> [Available data]:
----
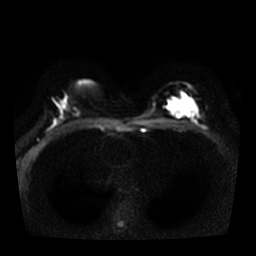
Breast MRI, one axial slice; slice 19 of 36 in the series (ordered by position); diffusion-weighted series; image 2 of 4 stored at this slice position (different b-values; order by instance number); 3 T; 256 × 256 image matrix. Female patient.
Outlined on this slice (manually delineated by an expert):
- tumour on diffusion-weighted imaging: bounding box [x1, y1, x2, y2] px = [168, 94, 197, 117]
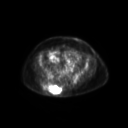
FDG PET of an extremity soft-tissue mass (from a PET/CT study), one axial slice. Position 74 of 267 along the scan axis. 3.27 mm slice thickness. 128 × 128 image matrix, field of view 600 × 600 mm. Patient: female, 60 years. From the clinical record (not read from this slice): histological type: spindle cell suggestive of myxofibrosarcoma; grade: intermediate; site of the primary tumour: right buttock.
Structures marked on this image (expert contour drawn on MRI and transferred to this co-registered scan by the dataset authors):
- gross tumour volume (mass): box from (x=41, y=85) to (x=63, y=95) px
----
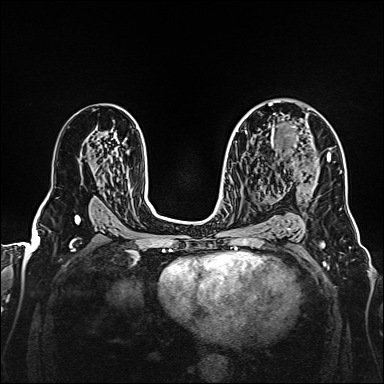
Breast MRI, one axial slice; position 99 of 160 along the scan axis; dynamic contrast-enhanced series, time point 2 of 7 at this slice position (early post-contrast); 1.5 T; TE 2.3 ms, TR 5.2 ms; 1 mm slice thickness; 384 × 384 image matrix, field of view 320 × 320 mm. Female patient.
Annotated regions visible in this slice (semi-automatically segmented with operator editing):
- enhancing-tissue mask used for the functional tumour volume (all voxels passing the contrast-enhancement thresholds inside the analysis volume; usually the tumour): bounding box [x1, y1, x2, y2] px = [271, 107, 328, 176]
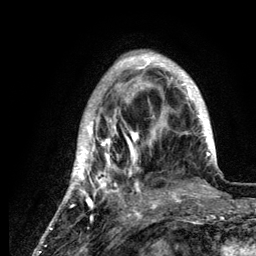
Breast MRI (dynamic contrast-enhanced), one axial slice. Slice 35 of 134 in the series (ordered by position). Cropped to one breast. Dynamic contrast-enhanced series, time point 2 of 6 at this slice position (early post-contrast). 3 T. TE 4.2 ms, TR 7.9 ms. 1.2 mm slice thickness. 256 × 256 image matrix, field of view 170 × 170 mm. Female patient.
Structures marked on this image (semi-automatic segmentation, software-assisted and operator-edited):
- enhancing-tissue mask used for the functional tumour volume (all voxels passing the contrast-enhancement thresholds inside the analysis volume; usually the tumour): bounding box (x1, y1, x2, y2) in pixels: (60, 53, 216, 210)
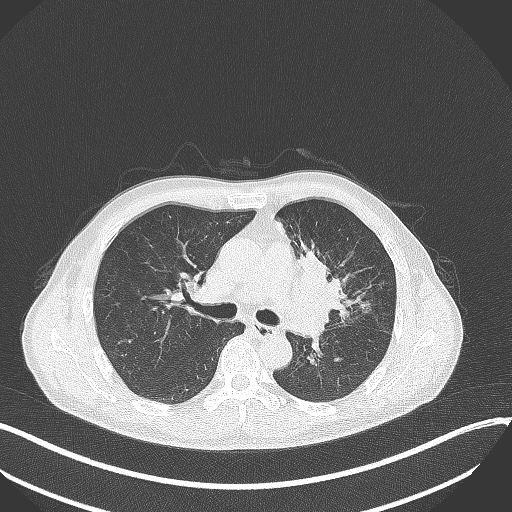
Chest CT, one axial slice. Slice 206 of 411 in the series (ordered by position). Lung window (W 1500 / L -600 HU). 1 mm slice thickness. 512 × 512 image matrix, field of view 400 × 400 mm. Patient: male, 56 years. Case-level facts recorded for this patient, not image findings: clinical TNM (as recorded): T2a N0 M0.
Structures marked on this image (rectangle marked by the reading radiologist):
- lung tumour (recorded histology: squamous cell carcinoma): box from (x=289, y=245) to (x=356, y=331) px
----
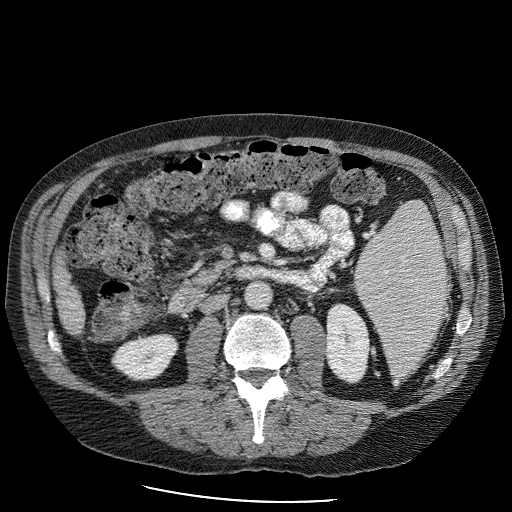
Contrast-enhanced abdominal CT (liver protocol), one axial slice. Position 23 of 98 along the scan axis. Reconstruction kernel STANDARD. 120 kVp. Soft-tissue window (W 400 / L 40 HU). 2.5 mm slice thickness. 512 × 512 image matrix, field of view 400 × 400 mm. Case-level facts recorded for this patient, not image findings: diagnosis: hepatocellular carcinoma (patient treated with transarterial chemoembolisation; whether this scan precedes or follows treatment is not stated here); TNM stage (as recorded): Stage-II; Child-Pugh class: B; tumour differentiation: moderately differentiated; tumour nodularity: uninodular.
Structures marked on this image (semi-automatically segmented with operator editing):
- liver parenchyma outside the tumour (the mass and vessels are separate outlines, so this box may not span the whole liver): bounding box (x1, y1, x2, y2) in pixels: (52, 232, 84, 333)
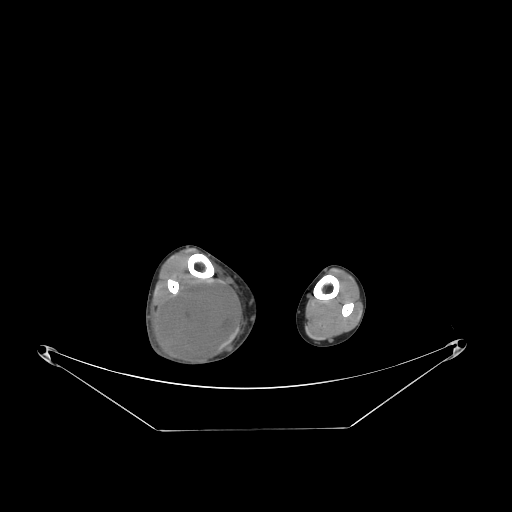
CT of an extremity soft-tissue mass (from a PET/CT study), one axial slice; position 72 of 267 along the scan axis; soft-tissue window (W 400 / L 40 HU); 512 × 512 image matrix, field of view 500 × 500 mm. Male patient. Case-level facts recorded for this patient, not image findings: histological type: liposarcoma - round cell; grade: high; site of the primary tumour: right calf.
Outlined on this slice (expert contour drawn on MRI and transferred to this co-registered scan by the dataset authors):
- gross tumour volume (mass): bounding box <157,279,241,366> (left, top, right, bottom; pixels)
----
> [Directions for this task]: Tally how many lines of the data include the word "post". Write the number and nothing else.

> [Solution for this task]: 2